A challenged ballot is shown Thursday, Nov. 11, 2010, in Juneau, Alaska. U.S. Sen. Lisa Murkowski's campaign on Thursday accused observers for rival Joe Miller of making petty challenges in the counting of voters' write-in ballots in an attempt to tilt the Alaska Senate race in their favor. AP

Joe Miller, the Tea Party-backed Republican nominee for Alaska Senate, may be on the cusp of losing the Senate race to Sen. Lisa Murkowski, who ran as a write-in candidate after losing the GOP primary to Miller.

There were more write-in votes than there were votes for Miller, and the vast majority of those ballots seem to have been cast for Murkowski. Miller chosen to address this by challenging votes that appear to have been for Murkowski even when there is only the smallest of justifications for doing so.

Consider: According to the Associated Press, an observer for Miller today challenged a vote that seemed to be for Murkowski because even though her name was spelled and printed correctly, the "L" in Lisa was written in cursive. (Or just have a look at the challenged ballot pictured above.)

Other challenges have been for sloppy handwriting or tiny misspellings - "Lisa Merkowski," for example. While it would seem to be obvious that a write-in for "Lisa Merkowski" is a vote for Murkowski, Miller doesn't want it counted.

Alaska officials have said they will take into account voter intent when considering the ballots - which presumably means that the "Merkowski" vote would go to Murkowski. But Miller's legal team argues that state law does not allow such an interpretation: If the name on a write-in ballot does not exactly match the name of the candidate, they say, it doesn't count.

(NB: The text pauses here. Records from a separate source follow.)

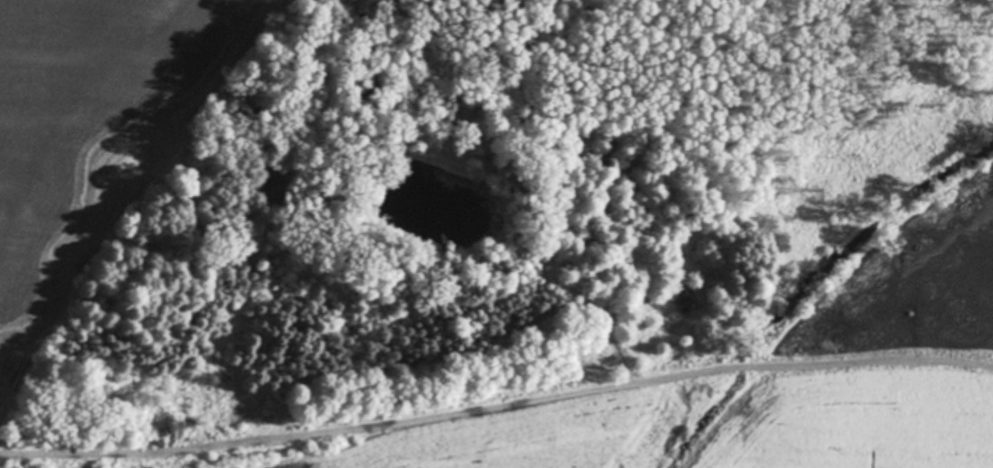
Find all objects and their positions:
road: (495, 401)

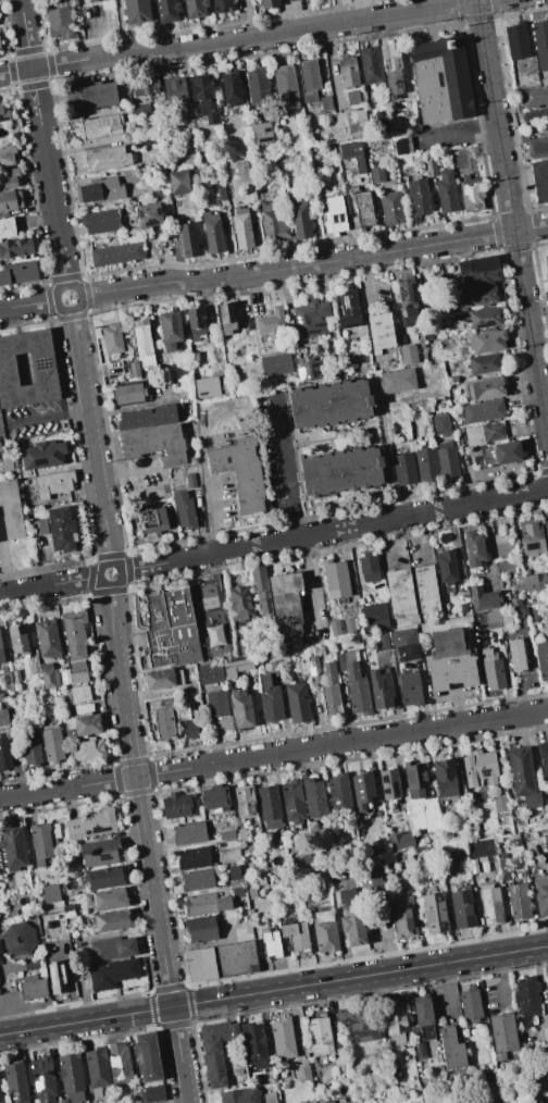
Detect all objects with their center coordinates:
building: (94, 0)
building: (291, 0)
building: (73, 3)
building: (269, 3)
building: (222, 6)
building: (195, 8)
building: (167, 10)
building: (136, 11)
building: (59, 24)
road: (242, 40)
building: (517, 41)
building: (541, 44)
building: (0, 48)
building: (370, 65)
building: (392, 69)
building: (348, 70)
building: (441, 80)
building: (309, 81)
building: (257, 85)
building: (145, 86)
building: (286, 86)
building: (202, 88)
building: (231, 88)
building: (176, 95)
building: (91, 96)
building: (534, 96)
building: (351, 97)
building: (325, 103)
building: (140, 108)
building: (4, 114)
building: (404, 114)
building: (536, 116)
building: (356, 121)
building: (101, 127)
building: (261, 132)
road: (458, 135)
building: (146, 141)
road: (43, 142)
building: (401, 145)
building: (538, 147)
building: (329, 150)
building: (7, 155)
building: (352, 156)
building: (107, 158)
building: (349, 167)
building: (431, 168)
building: (377, 175)
building: (9, 178)
building: (540, 181)
building: (179, 182)
building: (100, 191)
building: (446, 192)
building: (220, 194)
building: (471, 194)
building: (418, 197)
building: (10, 201)
building: (391, 208)
building: (362, 209)
building: (149, 215)
building: (300, 216)
building: (334, 216)
road: (512, 218)
building: (100, 221)
building: (274, 225)
building: (7, 228)
building: (242, 229)
building: (212, 233)
building: (188, 240)
building: (16, 248)
building: (117, 254)
road: (314, 264)
building: (478, 264)
building: (546, 266)
building: (19, 273)
building: (481, 279)
building: (406, 297)
building: (476, 297)
road: (28, 305)
road: (71, 309)
building: (349, 309)
building: (227, 318)
building: (484, 318)
building: (311, 319)
building: (272, 324)
building: (196, 325)
building: (171, 328)
building: (380, 332)
building: (112, 339)
building: (487, 341)
building: (142, 343)
building: (409, 356)
building: (422, 361)
building: (276, 364)
building: (484, 364)
building: (305, 366)
building: (115, 367)
building: (44, 369)
building: (134, 371)
building: (396, 380)
building: (486, 390)
building: (131, 393)
building: (330, 406)
building: (483, 412)
road: (47, 416)
building: (150, 417)
building: (440, 425)
building: (244, 426)
building: (483, 434)
road: (91, 437)
building: (156, 444)
building: (500, 454)
building: (43, 455)
building: (446, 460)
building: (6, 462)
building: (426, 466)
road: (283, 467)
road: (123, 469)
building: (404, 470)
building: (241, 473)
building: (342, 473)
building: (191, 481)
building: (31, 482)
building: (25, 483)
building: (53, 484)
road: (206, 498)
building: (11, 510)
building: (185, 510)
building: (155, 522)
building: (39, 527)
building: (62, 529)
road: (333, 529)
building: (546, 530)
building: (532, 536)
building: (474, 548)
building: (446, 567)
building: (459, 567)
building: (369, 568)
building: (335, 579)
building: (535, 582)
road: (109, 584)
road: (50, 586)
building: (261, 588)
building: (426, 589)
building: (400, 593)
building: (484, 599)
building: (241, 602)
building: (515, 602)
building: (286, 603)
building: (463, 608)
building: (521, 612)
building: (375, 616)
building: (493, 620)
building: (349, 626)
building: (335, 628)
building: (169, 629)
building: (74, 634)
building: (214, 635)
building: (19, 638)
building: (48, 639)
building: (384, 641)
building: (405, 644)
building: (1, 652)
building: (516, 655)
building: (542, 659)
building: (450, 661)
building: (78, 665)
building: (34, 667)
building: (237, 667)
building: (273, 668)
building: (492, 670)
building: (314, 671)
building: (331, 672)
building: (210, 673)
building: (16, 676)
building: (49, 676)
building: (79, 676)
building: (163, 678)
building: (355, 683)
building: (381, 688)
building: (410, 689)
building: (81, 692)
building: (331, 699)
building: (270, 700)
building: (297, 701)
building: (163, 703)
building: (218, 703)
building: (242, 710)
building: (183, 712)
building: (83, 725)
building: (164, 725)
building: (190, 729)
building: (4, 741)
building: (52, 744)
building: (31, 748)
building: (91, 749)
road: (273, 754)
building: (543, 758)
building: (480, 766)
building: (444, 778)
building: (415, 779)
building: (524, 779)
building: (389, 784)
building: (339, 794)
building: (363, 794)
building: (216, 798)
building: (314, 798)
building: (293, 800)
building: (244, 801)
building: (500, 804)
building: (178, 805)
building: (270, 805)
building: (379, 813)
building: (91, 824)
building: (55, 831)
building: (190, 833)
building: (227, 835)
building: (241, 835)
building: (401, 842)
building: (517, 842)
road: (146, 843)
building: (544, 844)
building: (42, 845)
building: (376, 846)
building: (13, 848)
building: (481, 848)
building: (459, 849)
building: (100, 852)
building: (193, 858)
building: (399, 862)
building: (503, 866)
building: (531, 868)
building: (334, 874)
building: (236, 876)
building: (104, 878)
building: (198, 879)
building: (371, 880)
building: (249, 881)
building: (237, 892)
building: (51, 894)
building: (541, 894)
building: (106, 899)
building: (519, 901)
building: (223, 903)
building: (200, 904)
building: (491, 906)
building: (463, 908)
building: (69, 910)
building: (434, 913)
building: (352, 918)
building: (403, 918)
building: (110, 921)
building: (202, 929)
building: (325, 930)
building: (243, 934)
building: (295, 934)
building: (19, 939)
building: (271, 942)
building: (113, 949)
building: (0, 961)
building: (220, 961)
building: (32, 966)
building: (83, 972)
building: (113, 974)
road: (502, 977)
building: (57, 978)
building: (547, 980)
building: (86, 984)
building: (33, 988)
road: (273, 990)
building: (527, 999)
building: (470, 1005)
building: (424, 1017)
building: (396, 1023)
building: (358, 1024)
building: (503, 1034)
building: (320, 1035)
building: (283, 1038)
building: (418, 1042)
building: (253, 1044)
building: (451, 1048)
building: (216, 1050)
building: (148, 1057)
building: (119, 1063)
building: (338, 1064)
building: (97, 1070)
building: (303, 1074)
building: (546, 1075)
building: (71, 1077)
building: (43, 1079)
building: (16, 1080)
building: (490, 1087)
building: (150, 1094)
building: (240, 1095)
building: (268, 1096)
building: (0, 1098)
building: (63, 1101)
building: (327, 1102)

The legal question will be settled next week, when Miller's legal challenge to the state's position will be heard in court. (Miller already filed suit to stop the count altogether, but a judge turned him down.) If Miller's camp can successfully challenge enough ballots to overcome Murkowski's apparent lead - and the courts decide that their interpretation of the law is correct - he will become a senator.

The issue isn't just a legal one, however. Should Miller triumph by disqualifying a large number of ballots despite clear voter intent, he will have essentially have "won" an election in which he was not the candidate for whom Alaskans tried to cast the most votes.

Alaska officials say they want to count votes for Murkowski that are less than perfect because it means not disenfranchising Alaskans simply for sloppiness or spelling errors. For Miller, however, what the voters meant appears to be less of a concern than finding a way to Washington.